Let us examine this situation in depth. The human brain is made up from thousands of small cells (neurons). When we become aware of a new object the neurons, under the impulse of this stimulation, unite into small agglomerates, which serve precisely the purpose of retaining this information about people, work, home, friends etc. When we call into action one of these agglomerates, an acquaintance or an event that has occurred in our life comes to our memory.  If we develop good concentration we could be able to recall all past events so realistically that we could even totally immerse ourselves in the past.

The neurons’ agglomerates subsequently form larger groups where unpleasant and pleasant, edifying and depressing memories are stored. It should by now be clear that the brain is divided into several ‘compartments’ constantly fighting with each other, as for instance the ‘compartment’ responsible for morality and that responsible for sexuality or the ‘compartment’ responsible for freedom, autonomy and independence and the one constantly reminding us of a person who once made us scared or oppressed us. In this last example, we may feel hatred for this person, yet all we manage to do in this case is to destroy that part of the brain where the information about this person is stored.  Hatred, anger and envy as well as other negative emotions are catastrophic. We may hate someone who is not even in our surrounding environment, even someone who has been dead for a long time, and this because in a part of the brain the compartment responsible for this memory is still active.
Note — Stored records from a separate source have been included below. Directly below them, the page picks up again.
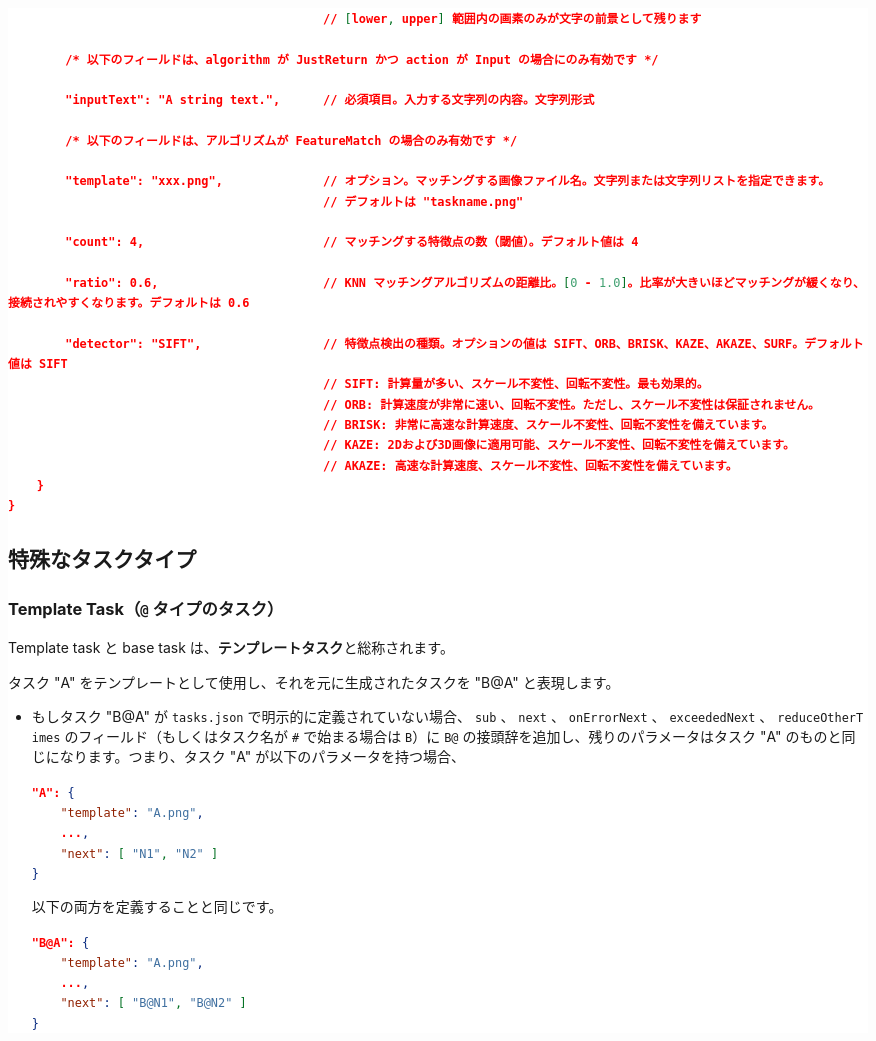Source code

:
 ```json
                                            // [lower, upper] 範囲内の画素のみが文字の前景として残ります

        /* 以下のフィールドは、algorithm が JustReturn かつ action が Input の場合にのみ有効です */

        "inputText": "A string text.",      // 必須項目。入力する文字列の内容。文字列形式

        /* 以下のフィールドは、アルゴリズムが FeatureMatch の場合のみ有効です */

        "template": "xxx.png",              // オプション。マッチングする画像ファイル名。文字列または文字列リストを指定できます。
                                            // デフォルトは "taskname.png"

        "count": 4,                         // マッチングする特徴点の数（閾値）。デフォルト値は 4

        "ratio": 0.6,                       // KNN マッチングアルゴリズムの距離比。[0 - 1.0]。比率が大きいほどマッチングが緩くなり、接続されやすくなります。デフォルトは 0.6

        "detector": "SIFT",                 // 特徴点検出の種類。オプションの値は SIFT、ORB、BRISK、KAZE、AKAZE、SURF。デフォルト値は SIFT
                                            // SIFT: 計算量が多い、スケール不変性、回転不変性。最も効果的。
                                            // ORB: 計算速度が非常に速い、回転不変性。ただし、スケール不変性は保証されません。
                                            // BRISK: 非常に高速な計算速度、スケール不変性、回転不変性を備えています。
                                            // KAZE: 2Dおよび3D画像に適用可能、スケール不変性、回転不変性を備えています。
                                            // AKAZE: 高速な計算速度、スケール不変性、回転不変性を備えています。
    }
}
```

## 特殊なタスクタイプ

### Template Task（`@` タイプのタスク）

Template task と base task は、**テンプレートタスク**と総称されます。

タスク "A" をテンプレートとして使用し、それを元に生成されたタスクを "B@A" と表現します。

- もしタスク "B@A" が `tasks.json` で明示的に定義されていない場合、 `sub` 、 `next` 、 `onErrorNext` 、 `exceededNext` 、 `reduceOtherTimes` のフィールド（もしくはタスク名が `#` で始まる場合は `B`）に `B@` の接頭辞を追加し、残りのパラメータはタスク "A" のものと同じになります。つまり、タスク "A" が以下のパラメータを持つ場合、

    ```json
    "A": {
        "template": "A.png",
        ...,
        "next": [ "N1", "N2" ]
    }
    ```

    以下の両方を定義することと同じです。

    ```json
    "B@A": {
        "template": "A.png",
        ...,
        "next": [ "B@N1", "B@N2" ]
    }
    ```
The first point that one needs to realize is that all we know about the world is within us as ‘memory’. This kind of knowledge divides because it contains conflict: every compartment has a special kind of energy and each fights the other. You really should make the effort of realizing that everything is within you. On the surface it might appear that all people and events are real, but in facts all these are nothing else, but mere parts of your own brain in constant internal dialogue with each other. Yoga is, first of all, that which unites all these parts into one, without having any of them oppressing the others. There are three paths leading to this union: the love which units all our internal and external ‘pieces’ and dissolves all conflicts among them. Let’s look within ourselves to that ‘I’ who already loves the whole world, without forcing it, without pushing ourselves to love.

Each part of the brain has a constant telepathic connection with the object found in the memory. When you have negative thoughts about a person, you send negative emotions to them. If the other person, on the other hand, does not have any negativity, your feelings will not meet similar feelings and will bounce back to you. If you have managed to influence the person in a negative way and he or she become like you, as soon as you meet a conflict will arise. In the case where this person has no hostile emotions, you will turn into bait attracting more negative feelings.

When every area in our brain is predisposed to a specific flow of emotional state, it attracts similar energy and information from the environment as well as from other people. Magic is based precisely on this. People who are aware of it create in their being a condition attuned with the Highest or, in other words, with religious emotions through prayer, mantras, faith, through offering service to God, elevated feelings and receive higher knowledge through creative acts, philosophical thinking, the development of intuition etc. This highly evolved side takes control over the whole brain and, thus, the present knowledge and methods of yoga, as well its effects help uniting the various parts of the brain, so that it becomes possible that people can develop their uniqueness. This path crosses the threshold of the conflict between inner and outer and in this way; people learn to live in harmony both with their inner and outer worlds.